WHAT YOU SHOULD DO: Across all the entries below, count each line that holds "takerFeePaid" and report the figure only.

[Collected data entries]
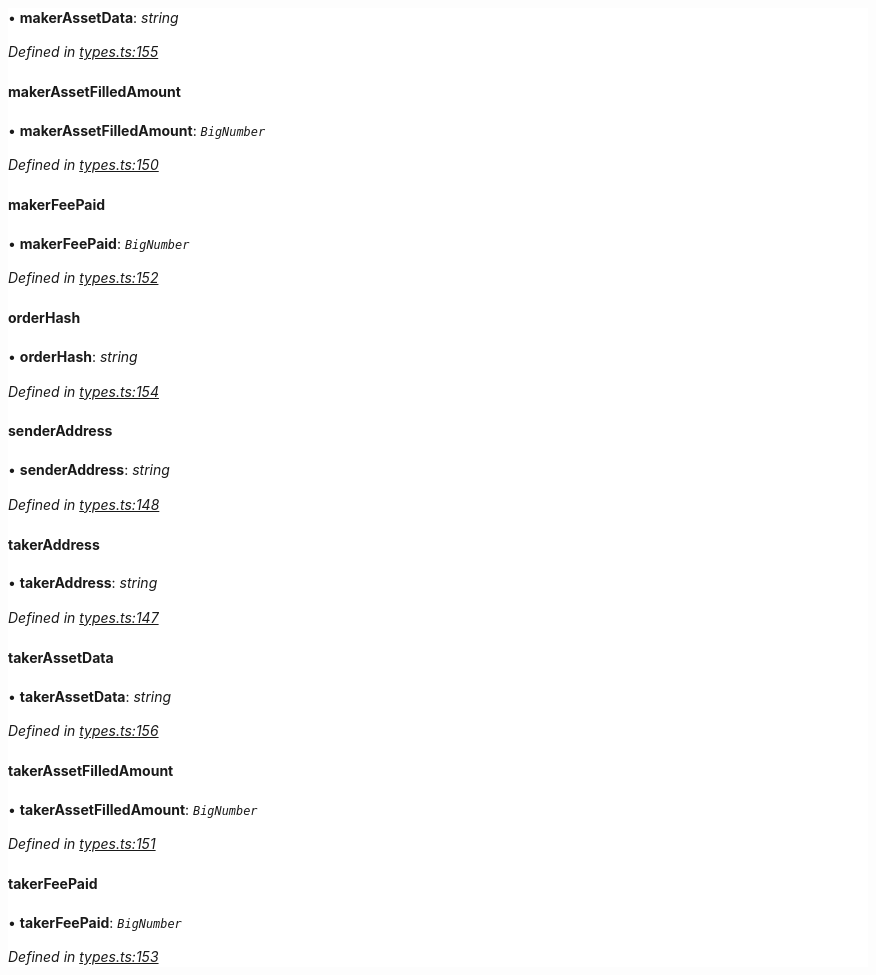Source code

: • **makerAssetData**: _string_

_Defined in_ [_types.ts:155_](https://github.com/0xProject/0x-mesh/blob/93b44a1/rpc/clients/typescript/src/types.ts#L155)

#### makerAssetFilledAmount

• **makerAssetFilledAmount**: _`BigNumber`_

_Defined in_ [_types.ts:150_](https://github.com/0xProject/0x-mesh/blob/93b44a1/rpc/clients/typescript/src/types.ts#L150)

#### makerFeePaid

• **makerFeePaid**: _`BigNumber`_

_Defined in_ [_types.ts:152_](https://github.com/0xProject/0x-mesh/blob/93b44a1/rpc/clients/typescript/src/types.ts#L152)

#### orderHash

• **orderHash**: _string_

_Defined in_ [_types.ts:154_](https://github.com/0xProject/0x-mesh/blob/93b44a1/rpc/clients/typescript/src/types.ts#L154)

#### senderAddress

• **senderAddress**: _string_

_Defined in_ [_types.ts:148_](https://github.com/0xProject/0x-mesh/blob/93b44a1/rpc/clients/typescript/src/types.ts#L148)

#### takerAddress

• **takerAddress**: _string_

_Defined in_ [_types.ts:147_](https://github.com/0xProject/0x-mesh/blob/93b44a1/rpc/clients/typescript/src/types.ts#L147)

#### takerAssetData

• **takerAssetData**: _string_

_Defined in_ [_types.ts:156_](https://github.com/0xProject/0x-mesh/blob/93b44a1/rpc/clients/typescript/src/types.ts#L156)

#### takerAssetFilledAmount

• **takerAssetFilledAmount**: _`BigNumber`_

_Defined in_ [_types.ts:151_](https://github.com/0xProject/0x-mesh/blob/93b44a1/rpc/clients/typescript/src/types.ts#L151)

#### takerFeePaid

• **takerFeePaid**: _`BigNumber`_

_Defined in_ [_types.ts:153_](https://github.com/0xProject/0x-mesh/blob/93b44a1/rpc/clients/typescript/src/types.ts#L153)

EXERCISE RESPONSE: 2